Roger Sutton has been the editor in chief of The Horn Book, Inc, since 1996. He was previously editor of The Bulletin of the Center for Children's Books and a children's and young adult librarian. He received his M.A. in library science from the University of Chicago in 1982 and a B.A. from Pitzer College in 1978. Follow him on Twitter: @RogerReads.

Comments

  1. Andrew Karre says:

    >No, no, there must have been an exchange of value. Your altruism-induced blindness just made you miss it.

  2. Roger Sutton says:

    >Told you I had a cold.

  3. >Oh, how funny. But it confirms my theory that the people who are attracted to Fountainhead are the ones who are least likely to actually practice Objectivism.

  4. >How about Atlas Shrugged? You really have to be somewhat intrigued by the concepts to force your way through all those speeches. I have to say that you seem to be right in my case; I’m not at all an Objectivist, but I do love her books… and take her philosophy with a huge grain of salt.

  5. Roger Sutton says:

    >When Random House editor Bennett Cerf tried to get Rand to cut the “This is John Galt speaking” fifty-page speech from the manuscript of Atlas Shrugged, Rand famously replied, “would you cut the Bible?”

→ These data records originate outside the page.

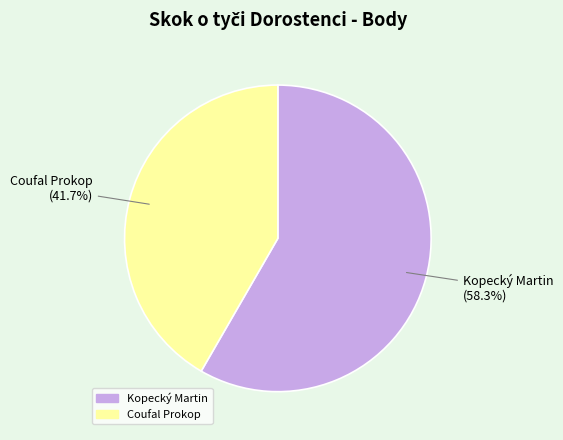

True or false: Kopecký Martin accounts for 73% of the total.

False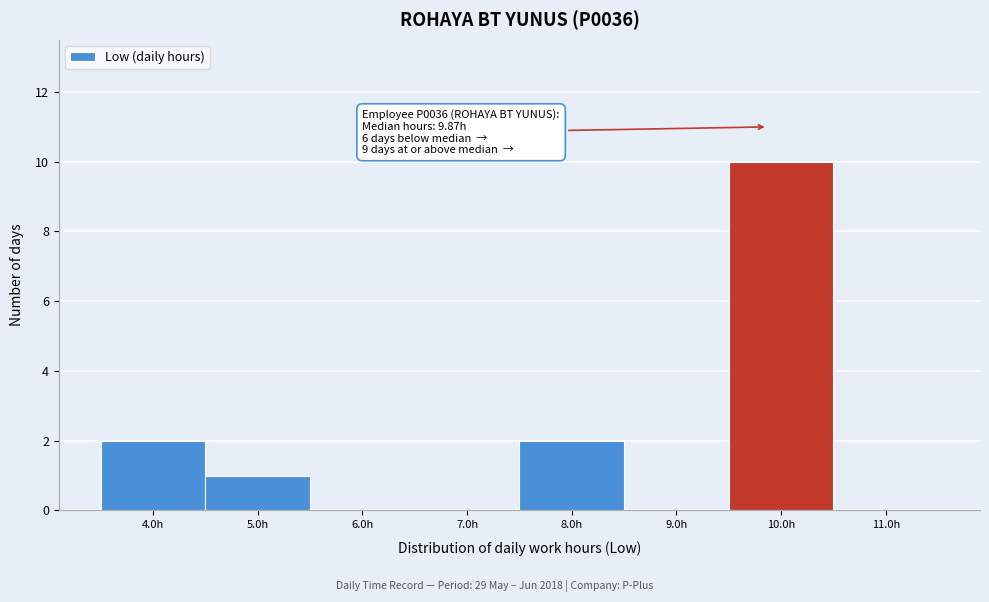

Which range on the x-axis has the tallest bar?

9.5 to 10.5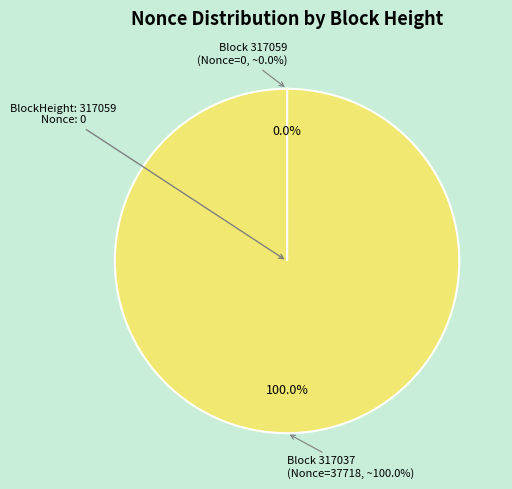

Which slice is the largest?

317037 (Nonce=37718)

  6. >Roger, I’m just glad you didn’t tell the story of the time I had a blind date with an Ayn Rand fanatic. (Member of the Rand society, his second favorite author was Victor Hugo.) I went to the bookstore and read 10 pages of the Fountainhead, then called him and said “I don’t think this is going to work out.”

  7. >As another Jew, Isaac Asimov, once said, “Ï have no false modesty… or any other kind, for that matter.”